The presentation laid out the many ways in which the market differs from that in the United States.  One thing strikes a visitor immediately, Israelsen said, and that is the huge penetration of beverage brands in the market.

“Drinks in Japan are the single biggest category. In the train station the vending machines are lined up wall to wall filled with hundreds of brands,” he said.

Different market dynamics

The market differs strongly in its demographics, too.  The biggest supplement users by a long stretch are older consumers, with younger groups participating in the market only peripherally by comparison.  And the way the products are purchased differs, too.

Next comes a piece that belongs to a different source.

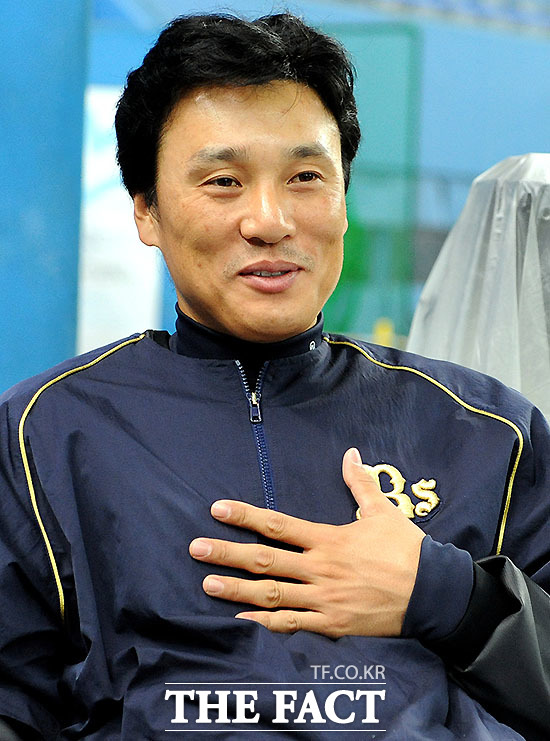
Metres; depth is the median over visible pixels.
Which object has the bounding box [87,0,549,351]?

In Japan, 76% of dietary supplement products are purchased over the Internet or via a multi-level marketing company (which usually implies a direct-to-consumer delivery).  By contrast, in the US 65% of those products are purchased either in a mass market or health food store.

The breakdown of products differs, too.  In the US, 48% of supplements sold are either a multivitamin or single vitamin product. In Japan, according to GNG, no single product category has more than 10% of the market.

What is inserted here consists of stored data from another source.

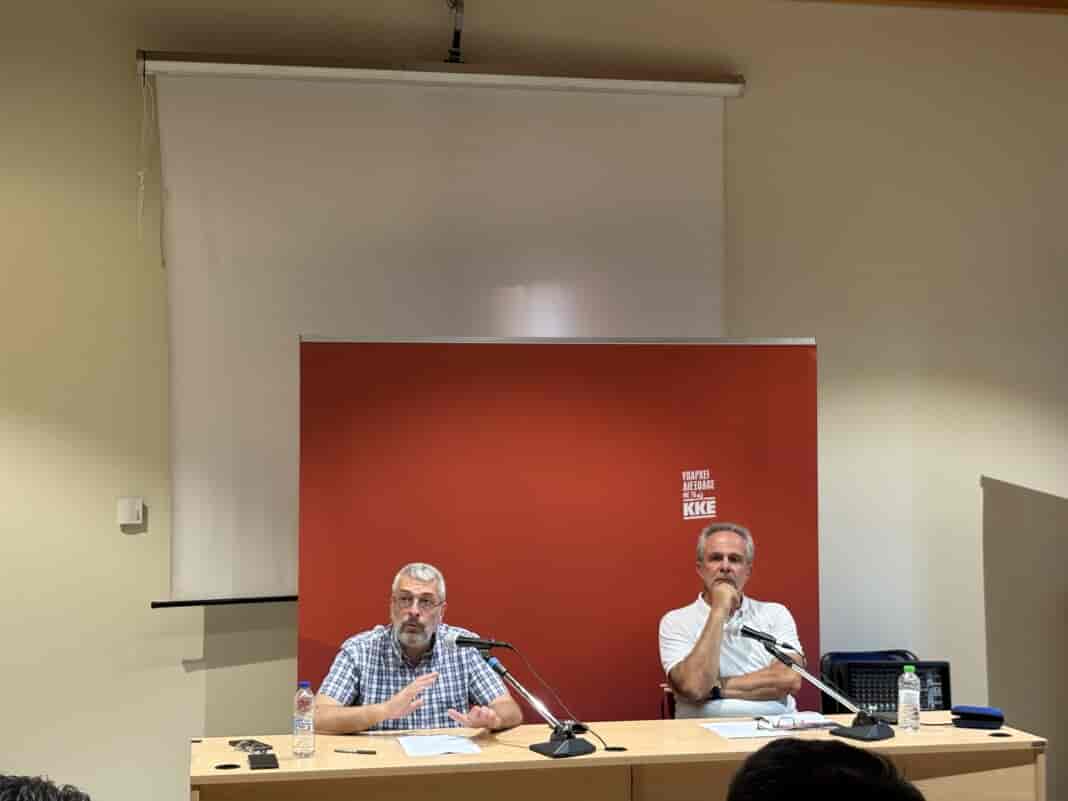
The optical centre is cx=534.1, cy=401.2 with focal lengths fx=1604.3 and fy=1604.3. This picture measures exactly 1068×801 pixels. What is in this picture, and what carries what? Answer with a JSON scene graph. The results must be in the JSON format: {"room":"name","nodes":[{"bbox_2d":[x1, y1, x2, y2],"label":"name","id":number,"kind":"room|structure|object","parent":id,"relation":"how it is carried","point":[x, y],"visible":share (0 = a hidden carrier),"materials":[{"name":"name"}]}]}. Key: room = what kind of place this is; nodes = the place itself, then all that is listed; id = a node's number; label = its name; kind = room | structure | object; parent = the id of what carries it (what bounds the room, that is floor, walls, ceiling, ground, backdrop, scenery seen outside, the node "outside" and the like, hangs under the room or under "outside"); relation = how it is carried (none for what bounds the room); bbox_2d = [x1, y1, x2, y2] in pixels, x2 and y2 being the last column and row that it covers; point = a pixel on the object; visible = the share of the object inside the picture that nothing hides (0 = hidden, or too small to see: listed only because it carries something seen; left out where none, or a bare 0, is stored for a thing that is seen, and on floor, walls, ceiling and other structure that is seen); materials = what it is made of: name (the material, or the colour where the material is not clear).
{"room":"event hall","nodes":[
{"label":"event hall","id":0,"kind":"room"},
{"bbox_2d":[1,0,1066,798],"label":"wall","id":1,"kind":"structure","parent":0,"point":[118,52],"materials":[{"name":"beige paint"}]},
{"bbox_2d":[117,497,144,526],"label":"thermostat","id":2,"kind":"object","parent":1,"relation":"attached to","point":[127,505],"visible":0.99,"materials":[{"name":"white plastic"}]},
{"bbox_2d":[138,53,740,604],"label":"projection screen","id":3,"kind":"object","parent":1,"relation":"attached to","point":[679,117],"visible":0.84,"materials":[{"name":"white"}]},
{"bbox_2d":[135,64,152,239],"label":"blind cord","id":4,"kind":"object","parent":3,"relation":"hanging from","point":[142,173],"visible":0.97,"materials":[{"name":"white plastic"}]},
{"bbox_2d":[444,0,464,63],"label":"mount","id":5,"kind":"object","parent":1,"relation":"attached to","point":[456,37],"visible":0.81,"materials":[{"name":"black metal"}]},
{"bbox_2d":[798,0,1067,13],"label":"ceiling","id":6,"kind":"structure","parent":0,"point":[1053,1],"materials":[{"name":"brown wood"}]},
{"label":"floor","id":7,"kind":"structure","parent":0,"visible":0},
{"bbox_2d":[0,773,91,800],"label":"person","id":8,"kind":"object","parent":7,"relation":"on","point":[34,797],"visible":0.97},
{"bbox_2d":[310,561,524,735],"label":"man","id":9,"kind":"object","parent":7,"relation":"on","point":[421,638],"visible":0.85},
{"bbox_2d":[298,335,819,720],"label":"red display board","id":10,"kind":"object","parent":7,"relation":"on","point":[688,461],"visible":0.74,"materials":[{"name":"red"}]},
{"bbox_2d":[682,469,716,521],"label":"sign","id":11,"kind":"object","parent":10,"relation":"attached to","point":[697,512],"visible":0.95,"materials":[{"name":"white paper"}]},
{"bbox_2d":[186,713,1047,800],"label":"desk","id":12,"kind":"object","parent":7,"relation":"on","point":[715,741],"visible":0.87,"materials":[{"name":"brown wood"}]},
{"bbox_2d":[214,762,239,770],"label":"cable grommet","id":13,"kind":"object","parent":12,"relation":"in","point":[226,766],"visible":0.95,"materials":[{"name":"black"}]},
{"bbox_2d":[231,739,272,754],"label":"keys","id":14,"kind":"object","parent":12,"relation":"on","point":[259,746],"visible":0.98,"materials":[{"name":"black"}]},
{"bbox_2d":[248,752,278,769],"label":"smartphone","id":15,"kind":"object","parent":12,"relation":"on","point":[264,763],"visible":0.98,"materials":[{"name":"black"}]},
{"bbox_2d":[292,679,314,758],"label":"water bottle","id":16,"kind":"object","parent":12,"relation":"on","point":[306,725],"visible":0.97,"materials":[{"name":"clear plastic"}]},
{"bbox_2d":[333,747,376,754],"label":"pen","id":17,"kind":"object","parent":12,"relation":"on","point":[368,752],"visible":0.98,"materials":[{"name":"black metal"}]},
{"bbox_2d":[397,733,483,756],"label":"paper","id":18,"kind":"object","parent":12,"relation":"on","point":[436,746],"visible":0.98,"materials":[{"name":"white paper"}]},
{"bbox_2d":[455,633,593,758],"label":"microphone","id":19,"kind":"object","parent":12,"relation":"on","point":[562,748],"visible":0.98,"materials":[{"name":"black metal"}]},
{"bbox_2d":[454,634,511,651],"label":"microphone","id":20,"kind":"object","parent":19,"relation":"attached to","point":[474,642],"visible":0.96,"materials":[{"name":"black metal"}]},
{"bbox_2d":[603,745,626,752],"label":"cable grommet","id":21,"kind":"object","parent":12,"relation":"in","point":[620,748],"visible":0.84,"materials":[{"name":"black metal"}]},
{"bbox_2d":[697,719,782,739],"label":"paper","id":22,"kind":"object","parent":12,"relation":"on","point":[755,734],"visible":0.82,"materials":[{"name":"white paper"}]},
{"bbox_2d":[756,712,838,732],"label":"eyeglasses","id":23,"kind":"object","parent":12,"relation":"on","point":[817,721],"visible":0.98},
{"bbox_2d":[750,623,898,741],"label":"microphone","id":24,"kind":"object","parent":12,"relation":"on","point":[867,734],"visible":0.99,"materials":[{"name":"black metal"}]},
{"bbox_2d":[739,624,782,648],"label":"microphone","id":25,"kind":"object","parent":24,"relation":"attached to","point":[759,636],"visible":0.96,"materials":[{"name":"black metal"}]},
{"bbox_2d":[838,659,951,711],"label":"audio mixer","id":26,"kind":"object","parent":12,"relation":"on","point":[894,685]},
{"bbox_2d":[897,666,920,731],"label":"water bottle","id":27,"kind":"object","parent":12,"relation":"on","point":[912,692],"visible":0.98,"materials":[{"name":"clear plastic"}]},
{"bbox_2d":[950,705,1005,730],"label":"case","id":28,"kind":"object","parent":12,"relation":"on","point":[987,714],"visible":0.99,"materials":[{"name":"blue"}]},
{"bbox_2d":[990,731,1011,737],"label":"cable grommet","id":29,"kind":"object","parent":12,"relation":"in","point":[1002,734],"visible":0.93,"materials":[{"name":"black"}]},
{"bbox_2d":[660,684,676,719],"label":"chair","id":30,"kind":"object","parent":7,"relation":"on","point":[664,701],"visible":0.12,"materials":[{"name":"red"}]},
{"bbox_2d":[659,520,804,717],"label":"man","id":31,"kind":"object","parent":30,"relation":"on","point":[675,678],"visible":0.89},
{"bbox_2d":[725,736,921,800],"label":"person","id":32,"kind":"object","parent":7,"relation":"on","point":[845,752],"visible":0.98},
{"bbox_2d":[820,649,918,715],"label":"chair","id":33,"kind":"object","parent":7,"relation":"on","point":[832,658],"visible":0.22,"materials":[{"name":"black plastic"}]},
{"bbox_2d":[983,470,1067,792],"label":"partition panel","id":34,"kind":"object","parent":7,"relation":"on","point":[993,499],"visible":0.95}
]}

That complicates communicating with customers, as few individual ingredients, outside of probiotics, have much in the way of consumer understanding, according to GNG’s figures.  This creates a situation in which advertisements can talk about DHA as a ‘smoothing’ ingredient, whatever that might imply. (The strong understanding of probiotics can be attributed to the huge popularity of the Yakult beverage in Japan, Israelsen said.)

Better education

Lisa Thomas, general manager of dietary supplements and sports nutrition for NSF, also spoke on the subject, recounting her organization’s participation in one of the meetings the Japanese government has held on the effort to reform health claims.

“The point of this conference was to look at the US and what we are doing here with regards to our claims and GMPs,” Thomas said. “In Japan, manufacturers are making marketing claims based on unproven health benefits. There is a huge confusion among Japanese consumers, many of whom are not sure why they are taking certain products, so better education needs to be part of this.”

Both Thomas and Israelsen said the overhaul of the regulatory picture in Japan is happening with breathtaking speed.  The proposal has been taking shape via a series of meetings that started in January with a meeting at which the final proposal will be presented scheduled for July.  Will the revamped system and possibly reinvigorated market present an opportunity for US companies, few of which have been active in Japan in recent years?

“The real concern is how to improve domestic production and consumption, and new imports will not solve that,” Israelsen said. “I think the biggest opportunity will be for ingredient suppliers who might supply the ingredients for this wave of new products.”